Gorilla death at Zoo before Colo

Staff Reports


The Columbus Zoo and Aquarium recently lost Colo, who had been the oldest gorilla in captivity. However, it also mourned the loss of a male western lowland gorilla, Anakka (a-NOK-a) who died last Nov. 10 when he failed to recover from anesthesia after a routine medical procedure on Nov. 7.

Anakka had a history of heart disease that was being managed with medication and he had been anesthetized for reevaluation. It is not uncommon for male gorillas to have heart disease and while the animal care team has developed specialized blood pressure cuffs to safely monitor their health, sedation is still necessary to perform most medical procedures on the great apes.

“The veterinary and animal care teams have been providing him with medical care around the clock since the procedure,” said Dr. Randy Junge, DVM and Vice President of Animal Health. “Unfortunately he was unresponsive with no sign of recovery and the very difficult decision was made to humanely euthanize him.”

The assessment by the Zoo’s Animal Health team was confirmed by a board-certified veterinary neurologist who issued a presumptive diagnosis of stroke with little chance of significant recovery.

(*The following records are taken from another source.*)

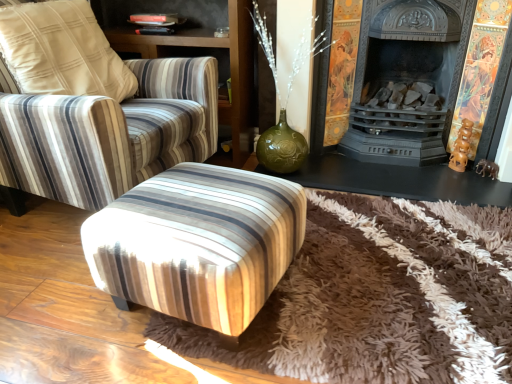
Question: Should I look upward or downward to see striped fabric chair at center?

Choices:
 (A) up
 (B) down

Answer: (A)

Question: From a real-world perspective, is brown shaggy rug at center beneath matte black fireplace at center?

Choices:
 (A) yes
 (B) no

Answer: (A)

Question: Is brown shaggy rug at center far away from matte black fireplace at center?

Choices:
 (A) yes
 (B) no

Answer: (B)

Question: Can you see brown shaggy rug at center touching matte black fireplace at center?

Choices:
 (A) yes
 (B) no

Answer: (B)

Question: Can you confirm if brown shaggy rug at center is positioned to the right of matte black fireplace at center?

Choices:
 (A) no
 (B) yes

Answer: (A)

Question: Is brown shaggy rug at center behind matte black fireplace at center?

Choices:
 (A) yes
 (B) no

Answer: (B)

Question: Would you say brown shaggy rug at center contains matte black fireplace at center?

Choices:
 (A) no
 (B) yes

Answer: (B)

Question: Considering the relative positions of black cast iron fireplace at center and matte black fireplace at center in the image provided, is black cast iron fireplace at center to the right of matte black fireplace at center from the viewer's perspective?

Choices:
 (A) no
 (B) yes

Answer: (B)

Question: Are black cast iron fireplace at center and matte black fireplace at center making contact?

Choices:
 (A) yes
 (B) no

Answer: (A)

Question: Is black cast iron fireplace at center bigger than matte black fireplace at center?

Choices:
 (A) no
 (B) yes

Answer: (B)

Question: Is black cast iron fireplace at center turned away from matte black fireplace at center?

Choices:
 (A) no
 (B) yes

Answer: (A)

Question: From a real-world perspective, is black cast iron fireplace at center on matte black fireplace at center?

Choices:
 (A) no
 (B) yes

Answer: (B)

Question: Considering the relative sizes of black cast iron fireplace at center and matte black fireplace at center in the image provided, is black cast iron fireplace at center shorter than matte black fireplace at center?

Choices:
 (A) yes
 (B) no

Answer: (B)

Question: Is brown shaggy rug at center looking in the opposite direction of striped fabric armchair at upper left?

Choices:
 (A) no
 (B) yes

Answer: (A)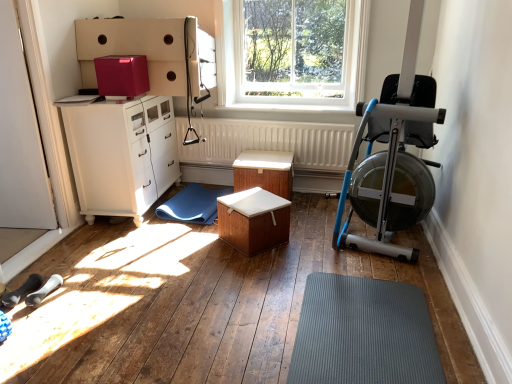
Find the location of `free space between wooden box at center, acting as the 1th table starting from the front, and gray rubber mat at lower center, arranged as the second doormat when viewed from the top`. free space between wooden box at center, acting as the 1th table starting from the front, and gray rubber mat at lower center, arranged as the second doormat when viewed from the top is located at coordinates (284, 283).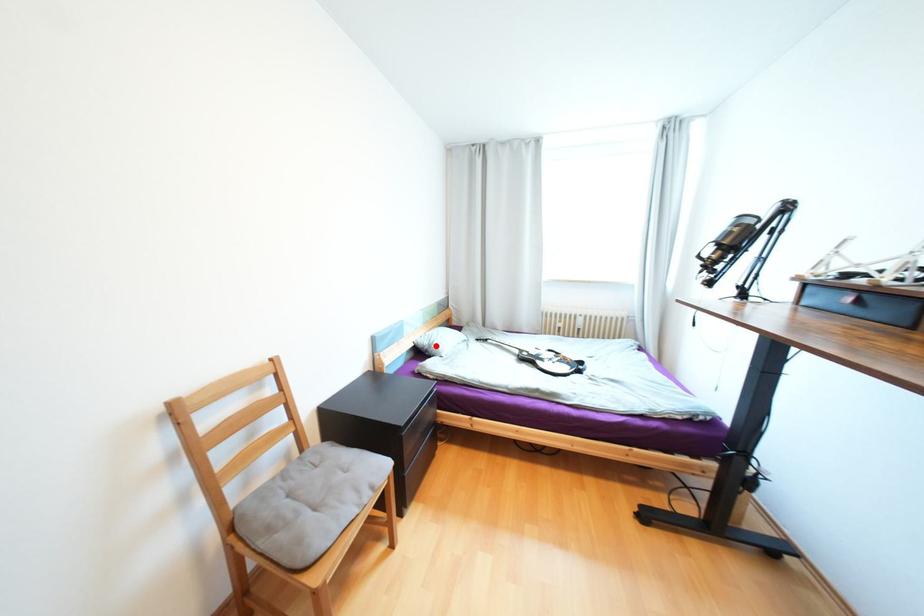
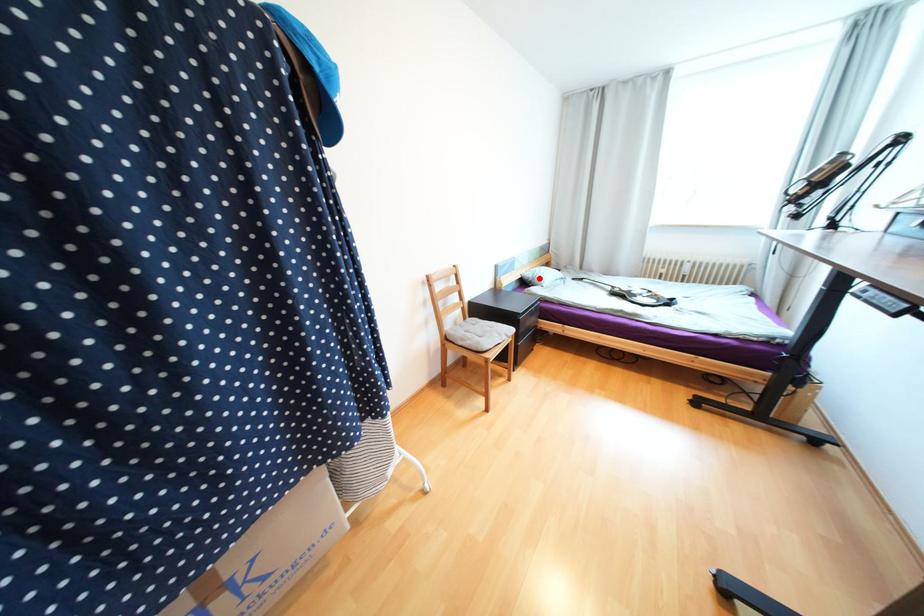
I am providing you with two images of the same scene from different viewpoints. A red point is marked on the first image and another point is marked on the second image. Do the highlighted points in image1 and image2 indicate the same real-world spot?

Yes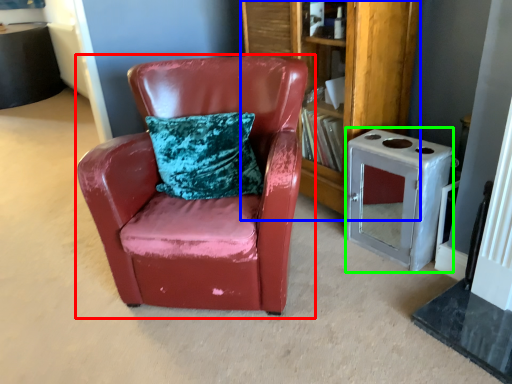
Question: Which object is positioned closest to chair (highlighted by a red box)? Select from bookshelf (highlighted by a blue box) and appliance (highlighted by a green box).

Choices:
 (A) bookshelf
 (B) appliance

Answer: (A)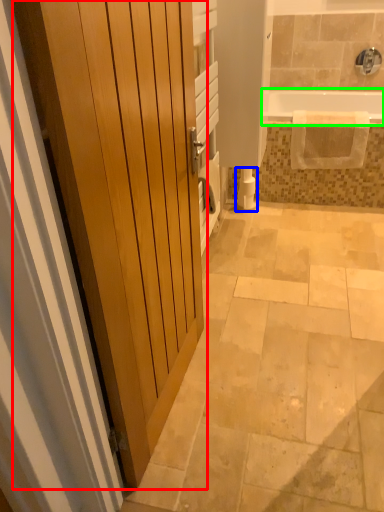
Question: Considering the real-world distances, which object is farthest from door (highlighted by a red box)? toilet paper (highlighted by a blue box) or bathtub (highlighted by a green box)?

Choices:
 (A) toilet paper
 (B) bathtub

Answer: (B)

Anakka was born at the Philadelphia Zoo on June 1, 1985 and he has lived at the Columbus Zoo since 1993 where he sired four offspring. Median life expectancy for gorillas in North American zoos is 31.9 years of age.

“Anakka’s gorilla and human families were given time to mourn his passing. He was very special to the Columbus Zoo. He was an excellent father, incredibly smart and charismatic” said Assistant Curator Audra Meinelt. “He was a fantastic troop leader who was loved by his females. He will be greatly missed.”

There are approximately 350 gorillas in North American zoos. There have been 32 gorillas born at the Columbus Zoo. The Columbus Zoo is also known worldwide for the success of its gorilla surrogacy program, in which infant gorillas that are unable to be cared for by their birth mother are matched with a surrogate gorilla family.

In addition to the world-class gorilla breeding and surrogacy program at the Zoo, the Columbus Zoo is proud to be a leader in several gorilla conservation projects in Central Africa. Grants from the Zoo’s conservation fund support research projects, protection efforts, and efforts to rescue and rehabilitate orphaned primates across Africa. The Columbus Zoo also founded Partners in Conservation, a grassroots effort to protect African wildlife through humanitarian projects.